Vaccination: Group Sustains Push for TRIPS Waiver

Several humanitarian organisations have reiterated their call on the European Union (EU) to approve the Trade-Related Aspects of Intellectual Property Rights (TRIPS) waiver to ensure greater access to vaccines in low income countries (LICs).

This latest call followed a new analysis from the People’s Vaccine Alliance, which revealed that the EU will have to throw away 55 million doses of Covid-19 vaccines by the end of February.

Campaigners have noted that the amount of vaccines the EU is set to discard is much more than the 30 million doses they have donated to Africa so far in 2022, with just 11 percent of people on the continent fully vaccinated.

The vaccine alliance group said in a statement that Europe had ‘betrayed Africa’ by blocking the TRIPS waiver and hoarding millions of doses which are set to expire at the end of the month.

TRIPS is a multilateral agreement that establishes minimum standards for the regulation of different forms of intellectual property rights by member states of the World Trade Organisation (WTO).

In October 2020, India and South Africa introduced a document requesting a waiver from certain provisions of the TRIPS agreement for the prevention, containment and treatment of Covid-19.

If countries agree on the waiver, countries can choose not to grant or enforce IP (patents, industrial designs, copyright, and trade secrets) related to all Covid-19 medical products and technologies.

‘EU member states, led by Germany, have been a major blocker of proposals tabled by South Africa and India and supported by the African Union and over 100 countries for an intellectual property waiver that would allow the generic production of [Covid-19] vaccines, tests and treatments’, the statement read.

‘The People’s Vaccine Alliance, a group of nearly 100 organisations including African Alliance, Christian Aid, Oxfam, Public Services International and UNAIDS, says the EU should be held to account for the lack of vaccines in Africa, because it has stood so firmly in the way of the continent being able to produce its own doses’.

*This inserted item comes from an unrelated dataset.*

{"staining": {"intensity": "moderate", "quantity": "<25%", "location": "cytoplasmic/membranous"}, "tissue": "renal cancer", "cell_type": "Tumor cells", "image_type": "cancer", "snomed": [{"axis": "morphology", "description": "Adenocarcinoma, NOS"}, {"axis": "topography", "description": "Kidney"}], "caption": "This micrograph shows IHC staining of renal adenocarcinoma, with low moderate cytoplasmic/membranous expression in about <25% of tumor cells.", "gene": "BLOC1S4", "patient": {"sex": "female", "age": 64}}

Oxfam International also called on pharmaceutical giants and international partners to garner support for the World Health Organisation’s (WHO) mRNA Hub in Africa.

‘It is unacceptable that BioNTech, along with other pharma giants, is ignoring the World Health Organisation’s mRNA Hub in Africa, which is ready to produce vaccines and expand manufacturing in favour of a BioNTech-controlled vaccine container module that [will not] be producing vaccines for well over a year’, Oxfam’s Health Policy Manager, Anna Marriott, said.

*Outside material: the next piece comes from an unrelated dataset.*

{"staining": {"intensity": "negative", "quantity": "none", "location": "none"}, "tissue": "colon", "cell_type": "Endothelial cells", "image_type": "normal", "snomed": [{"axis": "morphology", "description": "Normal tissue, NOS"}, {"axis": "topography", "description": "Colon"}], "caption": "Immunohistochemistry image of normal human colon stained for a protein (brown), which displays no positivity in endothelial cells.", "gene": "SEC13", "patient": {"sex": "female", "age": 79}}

‘To date, Germany has exported just one percent of its vaccines to the African continent. If Germany is serious about tackling vaccine inequality it must reverse its refusal to support the waiving of intellectual property rules for these life-saving pandemic tools and insist BioNTech transfer their technology now to the World Health Organisation so that existing manufacturers across Africa, Latin America and Asia can make them’.

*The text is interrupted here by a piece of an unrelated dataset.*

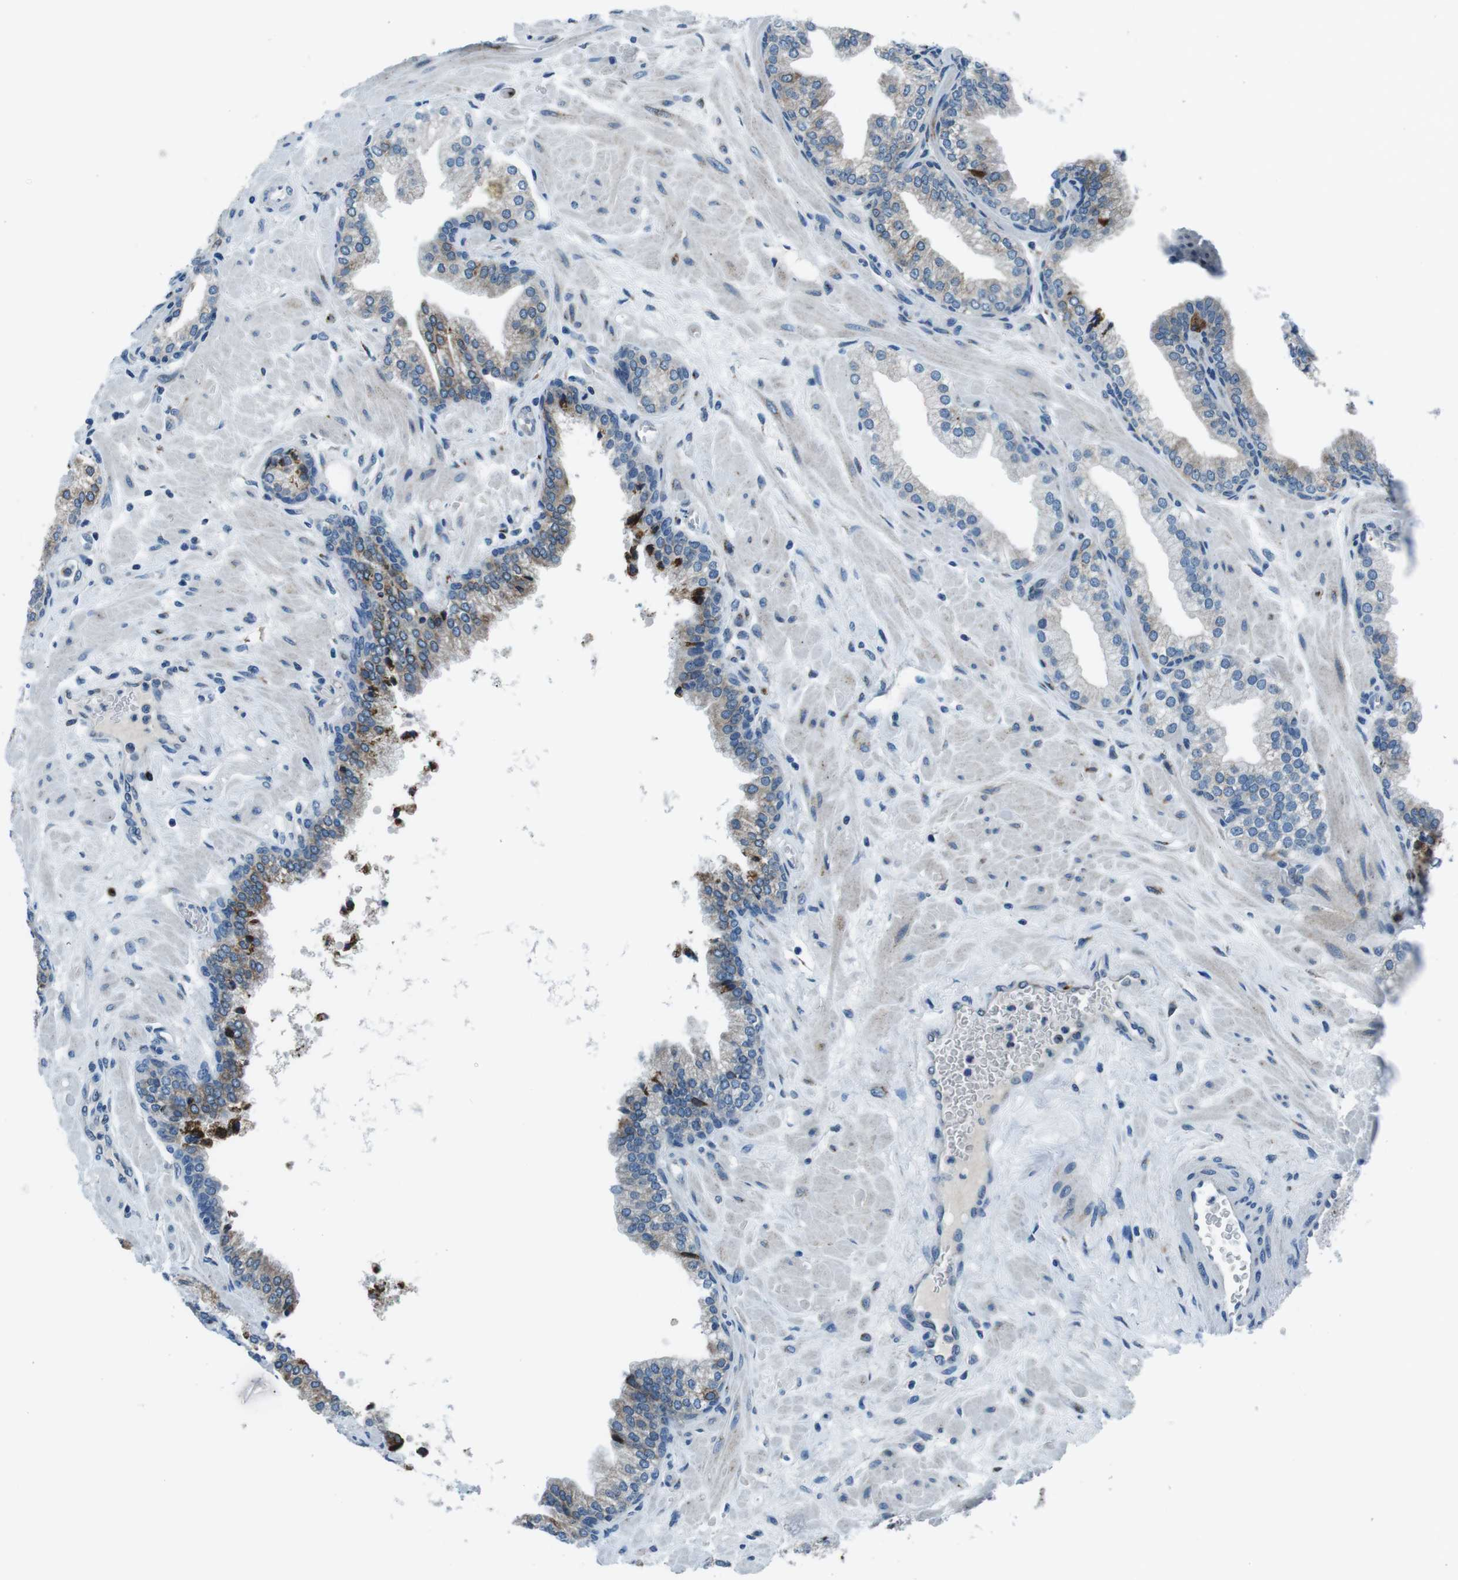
{"staining": {"intensity": "moderate", "quantity": "25%-75%", "location": "cytoplasmic/membranous"}, "tissue": "prostate", "cell_type": "Glandular cells", "image_type": "normal", "snomed": [{"axis": "morphology", "description": "Normal tissue, NOS"}, {"axis": "morphology", "description": "Urothelial carcinoma, Low grade"}, {"axis": "topography", "description": "Urinary bladder"}, {"axis": "topography", "description": "Prostate"}], "caption": "Brown immunohistochemical staining in benign prostate exhibits moderate cytoplasmic/membranous staining in approximately 25%-75% of glandular cells. The staining was performed using DAB (3,3'-diaminobenzidine), with brown indicating positive protein expression. Nuclei are stained blue with hematoxylin.", "gene": "NUCB2", "patient": {"sex": "male", "age": 60}}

Also, the Global Justice Now’s Tim Bierley said, ‘After a year of stalling efforts to scale up global vaccine production, BioNTech’s pop-up vaccine factories are little more than a neo-colonial stunt to try and maintain control of this life-saving technology in Africa.

‘This is inexcusable when we know there are several factories in Africa with the capacity to create these kinds of vaccines today, if BioNTech and others were willing to share the tech in this global emergency’.

The African Union (AU) had accused vaccine manufacturers of denying African countries a fair chance to buy Covid-19 vaccines and urged manufacturing countries to lift export restrictions on vaccines and their components.

Development Diaries gathered that the AU leaders have asked for a reference to the TRIPS waiver to be included in the February AU-EU Summit outcome.